• [Records shown]
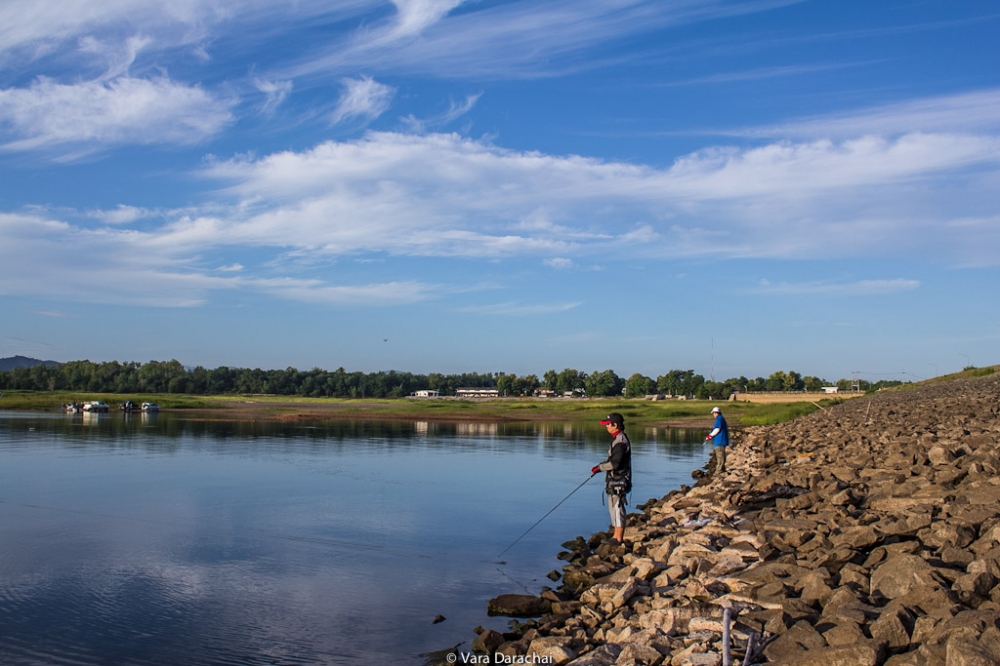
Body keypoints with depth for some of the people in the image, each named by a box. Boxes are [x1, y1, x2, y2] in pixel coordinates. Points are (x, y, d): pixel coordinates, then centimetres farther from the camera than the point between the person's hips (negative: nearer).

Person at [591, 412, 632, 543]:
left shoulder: (620, 441, -19)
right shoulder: (617, 439, 14)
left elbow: (615, 463, -24)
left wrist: (600, 467, -13)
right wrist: (600, 466, 10)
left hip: (618, 481, -10)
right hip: (614, 480, 10)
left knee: (618, 509, -5)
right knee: (613, 508, 16)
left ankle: (619, 539, 1)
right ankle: (616, 536, 24)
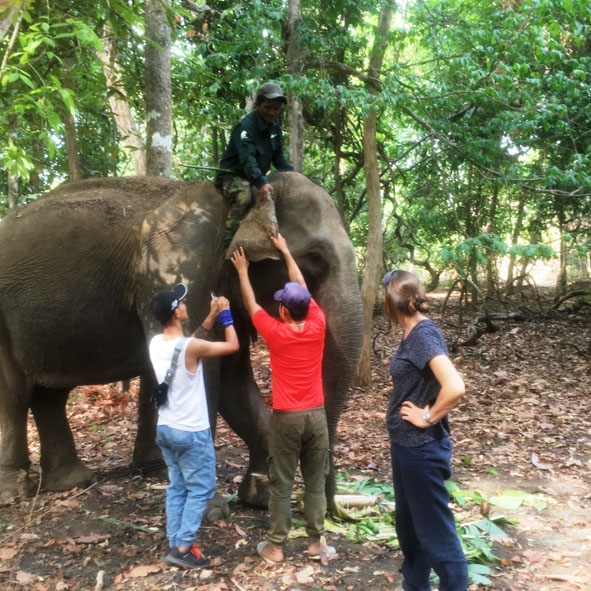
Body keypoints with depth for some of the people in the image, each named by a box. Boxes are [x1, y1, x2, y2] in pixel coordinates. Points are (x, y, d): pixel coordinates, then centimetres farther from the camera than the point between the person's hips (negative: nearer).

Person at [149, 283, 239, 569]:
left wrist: (212, 316, 12)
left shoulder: (156, 343, -1)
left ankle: (175, 544, 22)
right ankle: (182, 548, 7)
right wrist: (225, 314, 2)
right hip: (192, 432, -7)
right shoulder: (190, 348, -23)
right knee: (200, 489, 6)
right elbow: (233, 345, -10)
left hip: (165, 429, 8)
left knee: (177, 488, 16)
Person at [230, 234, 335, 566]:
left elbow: (250, 302, 5)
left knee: (281, 484, 7)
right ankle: (317, 542, 19)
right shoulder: (318, 327, -4)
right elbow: (303, 288, 10)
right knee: (316, 482, 12)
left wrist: (243, 270, 21)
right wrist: (285, 251, 21)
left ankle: (276, 547, 16)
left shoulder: (275, 332, -12)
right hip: (316, 415, 3)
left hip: (286, 417, -3)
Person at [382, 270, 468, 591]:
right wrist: (397, 434, 12)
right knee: (408, 524, 22)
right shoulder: (411, 333, 5)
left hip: (423, 449, -9)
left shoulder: (424, 334, -22)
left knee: (434, 529, 4)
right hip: (406, 445, 9)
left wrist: (428, 417, -19)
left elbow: (454, 387, -34)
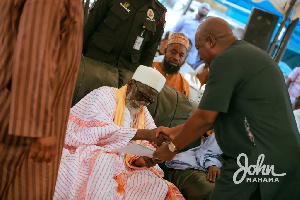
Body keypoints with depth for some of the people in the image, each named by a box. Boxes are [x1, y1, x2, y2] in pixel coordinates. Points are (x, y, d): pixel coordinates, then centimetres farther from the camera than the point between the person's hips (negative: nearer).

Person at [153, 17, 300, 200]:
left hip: (257, 162, -9)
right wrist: (174, 132, 25)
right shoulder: (251, 55, 20)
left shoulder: (225, 60, -10)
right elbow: (215, 114, 24)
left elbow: (205, 118, -12)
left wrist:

• [Exercise description] With the pictures removed, write out exactly the lines from the line containing "left knee: (177, 488, 16)" through the last line of the material above, both included.

• [Response below]
left knee: (177, 488, 16)
Person at [230, 234, 335, 566]:
left elbow: (250, 302, 5)
left knee: (281, 484, 7)
right ankle: (317, 542, 19)
right shoulder: (318, 327, -4)
right elbow: (303, 288, 10)
right knee: (316, 482, 12)
left wrist: (243, 270, 21)
right wrist: (285, 251, 21)
left ankle: (276, 547, 16)
left shoulder: (275, 332, -12)
right hip: (316, 415, 3)
left hip: (286, 417, -3)
Person at [382, 270, 468, 591]:
right wrist: (397, 434, 12)
right knee: (408, 524, 22)
right shoulder: (411, 333, 5)
left hip: (423, 449, -9)
left shoulder: (424, 334, -22)
left knee: (434, 529, 4)
right hip: (406, 445, 9)
left wrist: (428, 417, -19)
left elbow: (454, 387, -34)
Body keypoints with depth for some of the people in the image, each named by a box. Boxes are [x1, y1, x2, y2] in pixel coordinates. Points are (x, y, d): pixel coordinates, then centimetres farther from the camera than the point between the person's hips (negative: nearer).

Person at [153, 17, 300, 200]:
left hip: (257, 162, -9)
right wrist: (174, 132, 25)
right shoulder: (251, 55, 20)
left shoulder: (225, 60, -10)
right elbow: (215, 114, 24)
left elbow: (205, 118, -12)
left wrist:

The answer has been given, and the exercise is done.